Women in research: Eva Arnspang Christensen
On the occasion of the International Women’s Day on 8 March, please meet some of our women researchers from SDU and learn their perspectives on being a woman in research.
Eva Arnspang Christensen
Eva, email@example.com, is an Associate Professor and Head of Research at SDU Biotechnology, the Department of Green Technology (IGT). Among other things, Eva does research in proteins in mammalian cells. She does research in cancer, progeria, diabetes, nanoplastics, cardiovascular diseases and artificial blood vessels.
There is a general notion that the research world is dominated by men. Do you accept this notion? And how have you yourself managed to build a career in a ‘man’s world’?
Yes, technical and scientific research is rather male dominated. Most of my colleagues are men, and all my management colleagues are men.
I have a lot of nice colleagues and good friendships at the university, and I don't think about being a woman when we talk about research and results.
I have a lot of nice colleagues and good friendships at the university, and I don't think about being a woman when we talk about research and results. I have had absolutely amazing managers, and because of them I haven’t had to think about the fact that I’m a woman in my employment; focus has always been on my achievements. I have received a lot of praise and have turned to good and skilled role models along the way.

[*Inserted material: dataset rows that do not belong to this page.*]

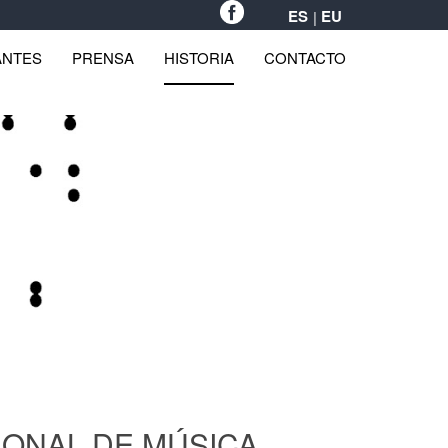
ES
EU
ANTES
PRENSA
HISTORIA
CONTACTO
CIONAL DE MÚSICA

Who are your biggest role models? Do you have someone you take example from?I have been lucky enough to have amazing mentors. I have turned to them after meetings or during lunch breaks at conferences, and they have given me some good advice on how to manage in the research community. They have been both men and women. Men are good at seeing clearly, making a good decision and sticking to it. The women have given me good advice regarding male colleagues and patterns in academia. If I should mention one role model by name, it would be my Postdoc Supervisor Jennifer Lippincott-Schwartz. She works at the Janelia Research Campus and is the perfect mixture of fearless, clever and sweet. She has an absolutely fantastic career that only few dare to dream of.
What do you dream of achieving with your research?
I hope to make a difference in the technical part of medical research. I would like to help develop therapeutic treatments. I am currently considering writing applications for research into two new children’s diseases: The aim is that with technical research it will be possible to revolutionise treatment options for terrible diseases that affect children.